Rep. Seth Moulton (D-Mass.), an Iraq War Veteran, hit President Trump after he authorized this strike on Syria, saying that Trump appeared to care enough to launch a strike, but not to allow victims from the country to come to the U.S. as refugees. "So @POTUS cares enough about the Syrian people to launch 50 Tomahawks but not enough to let the victims of Assad find refuge & freedom here," Moulton tweeted following reports of the strike.

Plain and simple, I couldn’t agree more with Congressman Moulton. For months, Democrats have been pushing to allow a greater number of Syrian refugees to be allowed to migrate to The United States and escape the horrible violence that is happening in their country.

The recent chemical attack perpetrated by the Syrian regime comes one week after Secretary of State Rex Tillerson indicated that the United States was no longer invested in Assad’s ouster, as was former President Barack Obama. While Obama’s legacy in Syria wasn’t as effective as we all hoped for, his administration never went so far as to give the Syrian dictatorship, supported by Russia, free reign in its campaign of violence against its own people.

The ongoing investigation into likely connections between Trump, his associates, and Russia provide a clear backdrop for this latest development. Russia’s long-term and enthusiastic backing of the Assad regime, and the United States’s demand for Assad removal, was once thought to be the match that could set off a military conflict between Obama and Russian President Vladimir Putin. After Obama failed to hold up his “red line in the sand” standard for Assad’s use of chemical weapons, Putin stepped in to fill the vacuum Obama seemed reticent to claim. Since then, Syrian government forces have grown bolder and the Free Syrian Army’s early successes have been negated.

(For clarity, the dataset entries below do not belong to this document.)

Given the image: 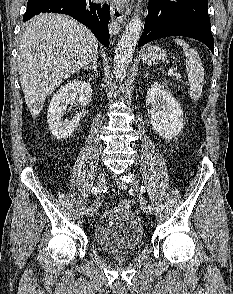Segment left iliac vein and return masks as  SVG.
Returning <instances> with one entry per match:
<instances>
[{"label":"left iliac vein","mask_w":233,"mask_h":294,"mask_svg":"<svg viewBox=\"0 0 233 294\" xmlns=\"http://www.w3.org/2000/svg\"><path fill=\"white\" fill-rule=\"evenodd\" d=\"M117 185L120 189H124V190L127 189V183L123 180H117ZM130 185L135 193H139L138 181L135 178L131 180ZM139 206H140L141 212H145L147 214L151 213L147 207L144 197L140 198Z\"/></svg>","instance_id":"1"}]
</instances>
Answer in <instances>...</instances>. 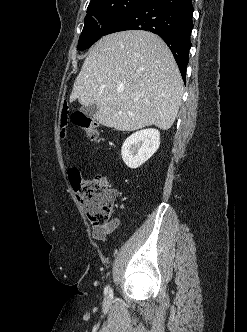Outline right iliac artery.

At the time, Trump’s Twitter page was filled with scores of assaults on President Obama’s focus on Syria, with statements such as, “Syria is NOT our problem.” Following Wednesday’s chemical attacks, Trump blamed “the past administration’s weakness and irresolution.” How he can reconcile that claim with his past positions is a mystery, but trudging through hypocrisy does seem to be his foray.

However, now that so much evidence of alleged collusion between the Trump campaign and Putin has surfaced, Trump’s hesitation to condemn Russian support of Syria’s dictatorship makes much more sense. Instead of blaming Putin, and alienating possibly his closest foreign ally, Trump lashes out at his favorite scapegoat in President Obama. Trump’s allegation that Obama’s failure in Syria lead to the chemical attack ignores the statements he himself has made, as well as those of his Secretary of State. It is simply another deflection from a president who can’t seem to make up his mind, and who actively seeks to avoid blame. Trump narcissism is literally killing people around the world.